MATERIAL FOR THIS TASK:
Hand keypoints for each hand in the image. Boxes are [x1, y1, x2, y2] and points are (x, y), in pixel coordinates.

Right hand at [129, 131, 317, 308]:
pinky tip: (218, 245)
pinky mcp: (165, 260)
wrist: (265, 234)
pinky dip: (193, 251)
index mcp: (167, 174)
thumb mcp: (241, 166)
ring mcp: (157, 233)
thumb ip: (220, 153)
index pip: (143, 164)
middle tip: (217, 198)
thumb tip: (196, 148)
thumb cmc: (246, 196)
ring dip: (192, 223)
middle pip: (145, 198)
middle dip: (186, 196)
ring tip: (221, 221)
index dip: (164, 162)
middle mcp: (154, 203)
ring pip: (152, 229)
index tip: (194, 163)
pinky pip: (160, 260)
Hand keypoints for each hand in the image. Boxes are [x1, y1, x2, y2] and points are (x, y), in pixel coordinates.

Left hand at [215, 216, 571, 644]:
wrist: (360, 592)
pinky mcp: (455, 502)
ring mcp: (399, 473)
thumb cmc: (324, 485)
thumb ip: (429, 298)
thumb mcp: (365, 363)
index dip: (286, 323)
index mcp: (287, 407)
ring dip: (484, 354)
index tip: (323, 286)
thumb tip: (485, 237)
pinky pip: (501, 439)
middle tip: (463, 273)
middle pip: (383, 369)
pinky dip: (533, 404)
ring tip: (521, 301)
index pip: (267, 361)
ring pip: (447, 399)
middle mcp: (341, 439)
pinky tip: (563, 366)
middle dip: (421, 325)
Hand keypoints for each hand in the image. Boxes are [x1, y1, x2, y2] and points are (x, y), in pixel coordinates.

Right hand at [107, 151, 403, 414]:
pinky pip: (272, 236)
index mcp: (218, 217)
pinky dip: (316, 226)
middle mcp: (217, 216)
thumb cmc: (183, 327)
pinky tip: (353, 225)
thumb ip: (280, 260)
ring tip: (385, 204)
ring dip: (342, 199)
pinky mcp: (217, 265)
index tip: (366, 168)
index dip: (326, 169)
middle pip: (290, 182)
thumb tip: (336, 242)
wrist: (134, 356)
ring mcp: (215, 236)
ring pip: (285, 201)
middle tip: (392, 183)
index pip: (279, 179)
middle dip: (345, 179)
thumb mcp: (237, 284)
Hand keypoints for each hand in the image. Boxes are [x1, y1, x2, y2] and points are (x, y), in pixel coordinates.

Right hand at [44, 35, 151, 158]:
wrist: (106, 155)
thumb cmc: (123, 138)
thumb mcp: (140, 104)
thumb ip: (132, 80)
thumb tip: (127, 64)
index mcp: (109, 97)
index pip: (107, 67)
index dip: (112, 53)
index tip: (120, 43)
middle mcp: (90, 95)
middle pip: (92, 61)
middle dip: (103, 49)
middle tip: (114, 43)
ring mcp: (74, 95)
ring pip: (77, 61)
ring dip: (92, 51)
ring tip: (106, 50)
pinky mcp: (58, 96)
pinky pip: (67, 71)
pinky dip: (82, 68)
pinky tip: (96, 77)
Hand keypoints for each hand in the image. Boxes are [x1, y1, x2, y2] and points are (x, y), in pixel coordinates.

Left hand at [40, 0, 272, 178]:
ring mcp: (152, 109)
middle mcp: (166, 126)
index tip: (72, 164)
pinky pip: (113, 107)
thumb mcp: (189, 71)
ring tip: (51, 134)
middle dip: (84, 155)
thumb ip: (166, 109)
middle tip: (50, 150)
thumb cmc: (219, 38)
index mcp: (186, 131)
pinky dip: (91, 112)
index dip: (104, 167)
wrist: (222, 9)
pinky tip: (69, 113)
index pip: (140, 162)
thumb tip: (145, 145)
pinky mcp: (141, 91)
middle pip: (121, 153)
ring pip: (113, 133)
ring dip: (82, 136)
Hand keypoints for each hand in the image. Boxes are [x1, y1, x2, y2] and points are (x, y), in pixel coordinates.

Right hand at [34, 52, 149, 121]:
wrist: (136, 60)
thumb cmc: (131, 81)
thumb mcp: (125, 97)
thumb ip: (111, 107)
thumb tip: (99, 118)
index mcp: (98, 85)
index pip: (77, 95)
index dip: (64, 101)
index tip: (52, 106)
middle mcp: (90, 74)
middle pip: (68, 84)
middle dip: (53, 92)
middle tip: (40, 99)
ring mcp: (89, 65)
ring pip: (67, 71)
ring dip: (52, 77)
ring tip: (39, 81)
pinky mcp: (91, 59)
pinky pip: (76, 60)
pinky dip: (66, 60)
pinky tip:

YOUR ASSIGNMENT:
Repeat word for word the lines running from the line containing "thumb cmc: (219, 38)" to the end of the entries above, inclusive.

WRITTEN RESPONSE:
thumb cmc: (219, 38)
index mcp: (186, 131)
pinky dip: (91, 112)
index dip: (104, 167)
wrist: (222, 9)
pinky tip: (69, 113)
index pip: (140, 162)
thumb tip: (145, 145)
pinky mcp: (141, 91)
middle pip: (121, 153)
ring pip: (113, 133)
ring dip: (82, 136)
Hand keypoints for each hand in the image. Boxes are [x1, y1, x2, y2] and points are (x, y), in pixel coordinates.

Right hand at [34, 52, 149, 121]:
wrist: (136, 60)
thumb cmc: (131, 81)
thumb mcp: (125, 97)
thumb ip: (111, 107)
thumb tip: (99, 118)
index mcp: (98, 85)
index pip: (77, 95)
index dip: (64, 101)
index tip: (52, 106)
middle mcp: (90, 74)
middle pip: (68, 84)
middle dip: (53, 92)
middle tip: (40, 99)
ring mcp: (89, 65)
ring pip: (67, 71)
ring dip: (52, 77)
ring tip: (39, 81)
pinky mcp: (91, 59)
pinky pip: (76, 60)
pinky dip: (66, 60)
pinky tip:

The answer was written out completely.